Das partes e seus atributos
As características individuais de cada elemento estabelecem o potencial de comportamento do conjunto.
Engenharia de Sistemas (ES) é uma disciplina que vai além das fronteiras de uma única área técnica. Seu objetivo central é garantir que sistemas complexos — compostos por pessoas, tecnologias e processos — funcionem de forma coerente e atinjam os resultados esperados ao longo de todo o seu ciclo de vida.
A norma internacional ISO/IEC/IEEE 15288 (2023) e o INCOSE definem formalmente:
Engenharia de Sistemas é uma abordagem transdisciplinar e integradora para viabilizar a realização, o uso e a descontinuação bem-sucedidos de sistemas de engenharia, utilizando princípios e conceitos sistêmicos e métodos científicos, tecnológicos e de gestão.
Na prática, a ES atua em múltiplas frentes ao longo do desenvolvimento de um sistema:
Em essência, a ES é uma disciplina de gestão de riscos: riscos de entregar algo diferente do que foi solicitado, de extrapolar prazos e orçamentos, ou de provocar consequências indesejadas no ambiente em que o sistema opera.
Segundo a ISO/IEC/IEEE 15288 (2023) e o INCOSE:
Um sistema é um arranjo de partes ou elementos que, juntos, exibem comportamento ou significado que os constituintes individuais não possuem.
Essa definição é fundamental: o valor de um sistema não está em suas partes isoladas, mas nas propriedades emergentes que surgem da forma como essas partes se organizam e interagem. Um sistema pode ser físico, conceitual ou uma combinação dos dois — e pode incluir equipamentos, software, pessoas, processos e serviços.
As propriedades emergentes de um sistema dependem de três fatores:
As características individuais de cada elemento estabelecem o potencial de comportamento do conjunto.
A forma como os elementos se conectam e interagem é o que determina o comportamento que emerge no nível do sistema.
Um sistema não opera em isolamento — sua interação com o mundo externo molda seu comportamento real.

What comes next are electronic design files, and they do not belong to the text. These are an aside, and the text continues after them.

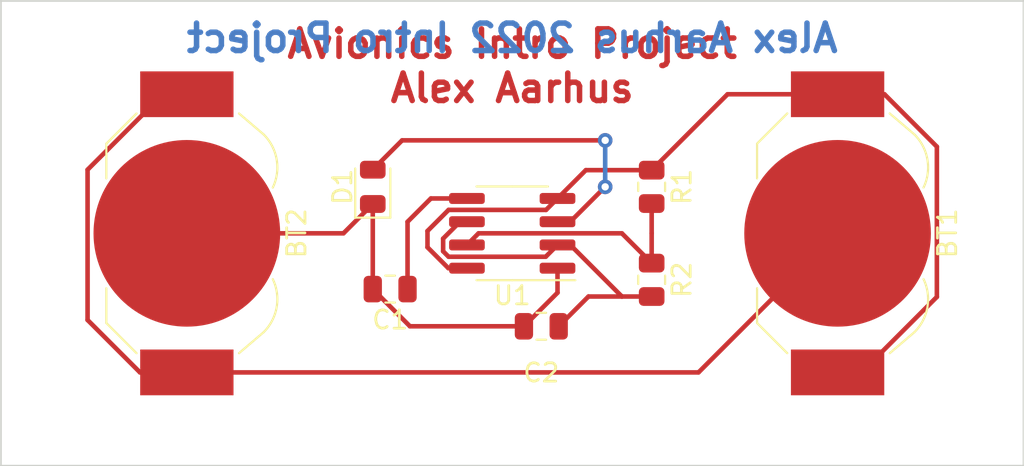
<source format=kicad_pcb>
(kicad_pcb (version 20211014) (generator pcbnew)

  (general
    (thickness 1.6)
  )

  (paper "A4")
  (layers
    (0 "F.Cu" signal)
    (31 "B.Cu" signal)
    (32 "B.Adhes" user "B.Adhesive")
    (33 "F.Adhes" user "F.Adhesive")
    (34 "B.Paste" user)
    (35 "F.Paste" user)
    (36 "B.SilkS" user "B.Silkscreen")
    (37 "F.SilkS" user "F.Silkscreen")
    (38 "B.Mask" user)
    (39 "F.Mask" user)
    (40 "Dwgs.User" user "User.Drawings")
    (41 "Cmts.User" user "User.Comments")
    (42 "Eco1.User" user "User.Eco1")
    (43 "Eco2.User" user "User.Eco2")
    (44 "Edge.Cuts" user)
    (45 "Margin" user)
    (46 "B.CrtYd" user "B.Courtyard")
    (47 "F.CrtYd" user "F.Courtyard")
    (48 "B.Fab" user)
    (49 "F.Fab" user)
    (50 "User.1" user)
    (51 "User.2" user)
    (52 "User.3" user)
    (53 "User.4" user)
    (54 "User.5" user)
    (55 "User.6" user)
    (56 "User.7" user)
    (57 "User.8" user)
    (58 "User.9" user)
  )

  (setup
    (pad_to_mask_clearance 0)
    (pcbplotparams
      (layerselection 0x00010fc_ffffffff)
      (disableapertmacros false)
      (usegerberextensions false)
      (usegerberattributes true)
      (usegerberadvancedattributes true)
      (creategerberjobfile true)
      (svguseinch false)
      (svgprecision 6)
      (excludeedgelayer true)
      (plotframeref false)
      (viasonmask false)
      (mode 1)
      (useauxorigin false)
      (hpglpennumber 1)
      (hpglpenspeed 20)
      (hpglpendiameter 15.000000)
      (dxfpolygonmode true)
      (dxfimperialunits true)
      (dxfusepcbnewfont true)
      (psnegative false)
      (psa4output false)
      (plotreference true)
      (plotvalue true)
      (plotinvisibletext false)
      (sketchpadsonfab false)
      (subtractmaskfromsilk false)
      (outputformat 1)
      (mirror false)
      (drillshape 0)
      (scaleselection 1)
      (outputdirectory "")
    )
  )

  (net 0 "")
  (net 1 "VCC")
  (net 2 "Net-(R1-Pad2)")
  (net 3 "Net-(C2-Pad2)")
  (net 4 "GND")
  (net 5 "Net-(D1-Pad2)")
  (net 6 "Net-(C1-Pad1)")
  (net 7 "Net-(BT1-Pad2)")

  (footprint "Resistor_SMD:R_0805_2012Metric" (layer "F.Cu") (at 187.96 76.2 -90))

  (footprint "LED_SMD:LED_0805_2012Metric" (layer "F.Cu") (at 172.72 71.12 90))

  (footprint "Capacitor_SMD:C_0805_2012Metric" (layer "F.Cu") (at 173.67 76.708 180))

  (footprint "Resistor_SMD:R_0805_2012Metric" (layer "F.Cu") (at 187.96 71.12 -90))

  (footprint "Battery:BatteryHolder_LINX_BAT-HLD-012-SMT" (layer "F.Cu") (at 198.12 73.66 90))

  (footprint "Capacitor_SMD:C_0805_2012Metric" (layer "F.Cu") (at 181.93 78.74))

  (footprint "Package_SO:SOIC-8_3.9x4.9mm_P1.27mm" (layer "F.Cu") (at 180.34 73.66 180))

  (footprint "Battery:BatteryHolder_LINX_BAT-HLD-012-SMT" (layer "F.Cu") (at 162.56 73.66 90))

  (gr_line (start 152.4 86.36) (end 152.4 60.96) (layer "Edge.Cuts") (width 0.1) (tstamp 33702176-a540-4cfa-a78f-7a70cddc57d0))
  (gr_line (start 208.28 60.96) (end 208.28 86.36) (layer "Edge.Cuts") (width 0.1) (tstamp 5f290b36-12f5-4a48-b21d-29a52508998c))
  (gr_line (start 208.28 86.36) (end 152.4 86.36) (layer "Edge.Cuts") (width 0.1) (tstamp 88f52e3a-5910-4907-ac8c-0c713c00e14e))
  (gr_line (start 152.4 60.96) (end 208.28 60.96) (layer "Edge.Cuts") (width 0.1) (tstamp c43c5bed-ef26-462b-bb9a-93bcf0b58793))
  (gr_text "Avionics Intro Project\nAlex Aarhus" (at 180.34 64.516) (layer "F.Cu") (tstamp 2316e2bf-8102-41fe-9615-4507fbc2c280)
    (effects (font (size 1.5 1.5) (thickness 0.3)))
  )
  (gr_text "Alex Aarhus 2022 Intro Project" (at 180.34 62.992) (layer "B.Cu") (tstamp baeae019-efeb-4262-ac84-54c9081ce4ce)
    (effects (font (size 1.5 1.5) (thickness 0.3)) (justify mirror))
  )

  (segment (start 184.3625 70.2075) (end 187.96 70.2075) (width 0.25) (layer "F.Cu") (net 1) (tstamp 07d75858-6849-4223-b4de-ad365e608188))
  (segment (start 176.851853 75.565) (end 175.71 74.423147) (width 0.25) (layer "F.Cu") (net 1) (tstamp 09d35c08-4d5e-48c6-9d22-0700180df09c))
  (segment (start 175.71 74.423147) (end 175.71 73.533249) (width 0.25) (layer "F.Cu") (net 1) (tstamp 1466b33e-ff13-4b94-bad5-4d6d55c4dec6))
  (segment (start 187.96 70.2075) (end 192.1075 66.06) (width 0.25) (layer "F.Cu") (net 1) (tstamp 29f264b2-91e7-4d11-b41d-13286a381e6d))
  (segment (start 203.545 77.135) (end 203.545 68.925) (width 0.25) (layer "F.Cu") (net 1) (tstamp 374499d0-b0cf-49d3-876b-6574e95286a1))
  (segment (start 198.12 66.06) (end 192.1075 66.06) (width 0.25) (layer "F.Cu") (net 1) (tstamp 60768b7a-0ccb-4c05-b49a-0a5d912eb885))
  (segment (start 175.71 73.533249) (end 176.863249 72.38) (width 0.25) (layer "F.Cu") (net 1) (tstamp 6d28d62a-bfd0-408a-8cb4-ba16f59bc5f6))
  (segment (start 198.12 81.26) (end 199.42 81.26) (width 0.25) (layer "F.Cu") (net 1) (tstamp 6e73c21e-4afd-46dc-8f4b-2496111b72c7))
  (segment (start 200.68 66.06) (end 198.12 66.06) (width 0.25) (layer "F.Cu") (net 1) (tstamp 713dea67-67b8-4d19-a7e1-eaf834ecd005))
  (segment (start 203.545 68.925) (end 200.68 66.06) (width 0.25) (layer "F.Cu") (net 1) (tstamp 73ac7f73-c831-4efb-a540-8527cf9df568))
  (segment (start 182.19 72.38) (end 182.815 71.755) (width 0.25) (layer "F.Cu") (net 1) (tstamp 785c47d5-b445-4070-8688-8b12f46179b1))
  (segment (start 176.863249 72.38) (end 182.19 72.38) (width 0.25) (layer "F.Cu") (net 1) (tstamp 98bc7490-f00f-4e61-8b10-e8c58eaa650d))
  (segment (start 199.42 81.26) (end 203.545 77.135) (width 0.25) (layer "F.Cu") (net 1) (tstamp b1151d03-2d61-44bb-982f-a78ef52c1ef5))
  (segment (start 177.865 75.565) (end 176.851853 75.565) (width 0.25) (layer "F.Cu") (net 1) (tstamp c63b01d9-399d-4022-aa3c-c76e4fc29dfa))
  (segment (start 182.815 71.755) (end 184.3625 70.2075) (width 0.25) (layer "F.Cu") (net 1) (tstamp d51b3186-35cf-4193-bd56-1b714ae09de6))
  (segment (start 186.3325 73.66) (end 187.96 75.2875) (width 0.25) (layer "F.Cu") (net 2) (tstamp 1d441138-600c-4a86-891e-60680cad35da))
  (segment (start 177.865 74.295) (end 178.5 73.66) (width 0.25) (layer "F.Cu") (net 2) (tstamp 39188e8f-fbbb-4ccb-a62d-1aa8a0693e2e))
  (segment (start 178.5 73.66) (end 186.3325 73.66) (width 0.25) (layer "F.Cu") (net 2) (tstamp 4b14a0d6-1606-4bb5-be73-cd2aa1fa76a7))
  (segment (start 187.96 73.66) (end 187.96 72.0325) (width 0.25) (layer "F.Cu") (net 2) (tstamp 7c9b59e5-fe0f-4d40-baa4-5ed712ba5fcb))
  (segment (start 187.96 75.2875) (end 187.96 73.66) (width 0.25) (layer "F.Cu") (net 2) (tstamp dbc0612f-0e20-4985-b13c-dd174fb8cb07))
  (segment (start 183.515 74.295) (end 186.3325 77.1125) (width 0.25) (layer "F.Cu") (net 3) (tstamp 105826e1-9c1a-4624-8035-df868f8f2b01))
  (segment (start 182.815 74.295) (end 183.515 74.295) (width 0.25) (layer "F.Cu") (net 3) (tstamp 2a0e8dcd-5bfa-4297-b5bd-31f6b3b7d3f3))
  (segment (start 177.865 73.025) (end 177.488249 73.025) (width 0.25) (layer "F.Cu") (net 3) (tstamp 6680a725-105b-44c3-a018-6b25ca70cd7d))
  (segment (start 184.5075 77.1125) (end 186.3325 77.1125) (width 0.25) (layer "F.Cu") (net 3) (tstamp 75d9bf38-b124-4282-a252-d3ac56537e5a))
  (segment (start 182.17 74.94) (end 182.815 74.295) (width 0.25) (layer "F.Cu") (net 3) (tstamp 79bdb31b-56d7-4f30-901f-736508e67394))
  (segment (start 186.3325 77.1125) (end 187.96 77.1125) (width 0.25) (layer "F.Cu") (net 3) (tstamp a5ed627d-1b42-4380-9a19-a2b679501a5a))
  (segment (start 177.488249 73.025) (end 176.565 73.948249) (width 0.25) (layer "F.Cu") (net 3) (tstamp c99b73bd-4fe2-478c-b59c-232858e1cfbd))
  (segment (start 182.88 78.74) (end 184.5075 77.1125) (width 0.25) (layer "F.Cu") (net 3) (tstamp dc2a5a5b-d188-4912-877c-d20adddc3205))
  (segment (start 176.863249 74.94) (end 182.17 74.94) (width 0.25) (layer "F.Cu") (net 3) (tstamp eed76485-bb71-4cab-b007-ee4c4485f351))
  (segment (start 176.565 74.641751) (end 176.863249 74.94) (width 0.25) (layer "F.Cu") (net 3) (tstamp f1a20fa2-e0b0-4b45-aa37-518fa0157578))
  (segment (start 176.565 73.948249) (end 176.565 74.641751) (width 0.25) (layer "F.Cu") (net 3) (tstamp f8c2aac3-e8ee-43b2-bd5a-7919a6022e27))
  (segment (start 172.72 72.0575) (end 171.1175 73.66) (width 0.25) (layer "F.Cu") (net 4) (tstamp 11110a1a-ab68-41eb-99e6-4c92978beb33))
  (segment (start 180.98 78.74) (end 174.752 78.74) (width 0.25) (layer "F.Cu") (net 4) (tstamp 2c9c4189-9062-4fe6-95bc-5a48f01fc2f6))
  (segment (start 174.752 78.74) (end 172.72 76.708) (width 0.25) (layer "F.Cu") (net 4) (tstamp 3b672cb3-2faa-4d0b-91c9-d2c045f30f9c))
  (segment (start 172.72 76.708) (end 172.72 72.0575) (width 0.25) (layer "F.Cu") (net 4) (tstamp 49feb171-cc12-44af-a7e0-9e672be8d8f9))
  (segment (start 182.815 76.905) (end 180.98 78.74) (width 0.25) (layer "F.Cu") (net 4) (tstamp c6056995-ae19-4e8c-af2d-bd55925617c7))
  (segment (start 182.815 75.565) (end 182.815 76.905) (width 0.25) (layer "F.Cu") (net 4) (tstamp c7a8fa71-0c7d-4399-99b9-dde524e2afca))
  (segment (start 171.1175 73.66) (end 162.56 73.66) (width 0.25) (layer "F.Cu") (net 4) (tstamp f648d4c1-b3c2-4660-a1cd-9d8c613129e1))
  (segment (start 174.3225 68.58) (end 185.42 68.58) (width 0.25) (layer "F.Cu") (net 5) (tstamp 4145e74c-df1a-4057-a4df-99ff86d48d3d))
  (segment (start 183.515 73.025) (end 182.815 73.025) (width 0.25) (layer "F.Cu") (net 5) (tstamp 902c328e-fd4c-44c8-a4b9-02eaf309f272))
  (segment (start 183.515 73.025) (end 185.42 71.12) (width 0.25) (layer "F.Cu") (net 5) (tstamp cdfb3355-d818-4758-85cc-15722fe6750c))
  (segment (start 172.72 70.1825) (end 174.3225 68.58) (width 0.25) (layer "F.Cu") (net 5) (tstamp d057409c-456f-456f-8f63-c29b2fef9b5b))
  (via (at 185.42 71.12) (size 0.8) (drill 0.4) (layers "F.Cu" "B.Cu") (net 5) (tstamp 8074009e-58f2-44ce-a645-9643f5d33a7c))
  (via (at 185.42 68.58) (size 0.8) (drill 0.4) (layers "F.Cu" "B.Cu") (net 5) (tstamp 87b69f7a-7007-4cec-9a9a-bb8c847968c8))
  (segment (start 185.42 68.58) (end 185.42 71.12) (width 0.25) (layer "B.Cu") (net 5) (tstamp 0413bd67-dece-4d8d-96b7-e18504b1c07c))
  (segment (start 174.62 73.03) (end 175.895 71.755) (width 0.25) (layer "F.Cu") (net 6) (tstamp 13111b26-5b0b-4b2f-a33d-5771a3726a00))
  (segment (start 174.62 76.708) (end 174.62 73.03) (width 0.25) (layer "F.Cu") (net 6) (tstamp c21a5525-d90d-43e6-aa72-f2783cbb2628))
  (segment (start 175.895 71.755) (end 177.865 71.755) (width 0.25) (layer "F.Cu") (net 6) (tstamp c2a04b2b-a441-40e4-a1d6-de5f862184a2))
  (segment (start 162.56 81.26) (end 190.52 81.26) (width 0.25) (layer "F.Cu") (net 7) (tstamp 13f1ec8d-f313-4b76-961e-5b75b4793d51))
  (segment (start 160 81.26) (end 162.56 81.26) (width 0.25) (layer "F.Cu") (net 7) (tstamp 2a5bc467-f893-4307-be7f-81bf9078b085))
  (segment (start 157.135 70.185) (end 157.135 78.395) (width 0.25) (layer "F.Cu") (net 7) (tstamp 3b5a67c1-886e-428d-ae7e-feddc4642a9e))
  (segment (start 162.56 66.06) (end 161.26 66.06) (width 0.25) (layer "F.Cu") (net 7) (tstamp 3ca1158a-76b0-4521-9991-aef0a359c13a))
  (segment (start 161.26 66.06) (end 157.135 70.185) (width 0.25) (layer "F.Cu") (net 7) (tstamp 47abe117-5c02-4a68-a80f-5d5b30b542fa))
  (segment (start 157.135 78.395) (end 160 81.26) (width 0.25) (layer "F.Cu") (net 7) (tstamp b11ba08f-e9b2-46e4-ae24-968a31036a6d))
  (segment (start 190.52 81.26) (end 198.12 73.66) (width 0.25) (layer "F.Cu") (net 7) (tstamp d40309f2-e9d4-454e-a07a-d5efd8a7b1f6))

)

</source>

Quando um sistema é projetado intencionalmente para cumprir um propósito em um ambiente específico, respeitando restrições definidas, ele é denominado de sistema de engenharia — que pode reunir pessoas, produtos, serviços, informações, processos e elementos naturais.
Embora o pensamento sistêmico tenha raízes antigas, a Engenharia de Sistemas como disciplina formal emergiu no início do século XX. O termo foi cunhado nos Bell Telephone Laboratories na década de 1940, em resposta à crescente complexidade dos sistemas de telecomunicações e defesa da época.
Ao longo das décadas seguintes, a ES foi sendo progressivamente sistematizada. Em 1990, representantes de grandes corporações norte-americanas fundaram a NCOSE, que em 1995 se tornou o INCOSE — hoje a principal organização mundial dedicada ao avanço da disciplina. A publicação da norma ISO/IEC 15288 em 2002 consolidou a ES como referência internacional para o desenvolvimento de sistemas.
Atualmente, a ES continua se reinventando: métodos ágeis, a Engenharia de Sistemas Baseada em Modelos (MBSE) e a Engenharia Digital estão transformando a forma como sistemas são concebidos e gerenciados. A crescente adoção de Inteligência Artificial adiciona novos desafios — especialmente nas áreas de verificação, segurança e confiabilidade de sistemas autônomos.
Projetos de sistemas complexos frequentemente sofrem com atrasos, custos acima do previsto e entregas que não atendem às necessidades reais. A ES existe para atacar essas causas na raiz — estruturando o processo de desenvolvimento para que problemas sejam identificados e resolvidos cedo, quando o custo de correção ainda é baixo.
Em projetos que ainda não aplicam ES, investir nessa disciplina pode reduzir o custo total do projeto em até 7 vezes o valor investido (Honour, 2013).
Projetos com alto nível de maturidade em ES têm 57% de chance de entregar alto desempenho, contra apenas 15% em projetos com baixo nível de ES (NDIA, INCOSE e PSM, 2011).
Com apenas 20% dos custos efetivamente gastos, mais de 80% do custo total do ciclo de vida já foi comprometido por decisões anteriores — reforçando o valor de boas práticas nas fases iniciais (DAU, 1993).
A aplicação de ES permite às empresas lançar produtos e serviços inovadores com maior previsibilidade de custo, prazo e qualidade — vantagem competitiva tanto em mercados consolidados quanto emergentes.
Setores com sistemas de alta criticidade se beneficiam da abordagem estruturada da ES para gerenciar requisitos complexos, reduzir retrabalho e controlar os custos de aquisição e manutenção ao longo de décadas de operação.
Organizações de pesquisa e sem fins lucrativos utilizam princípios de ES para conduzir projetos multidisciplinares com mais eficácia, garantindo que soluções inovadoras sejam viáveis e sustentáveis.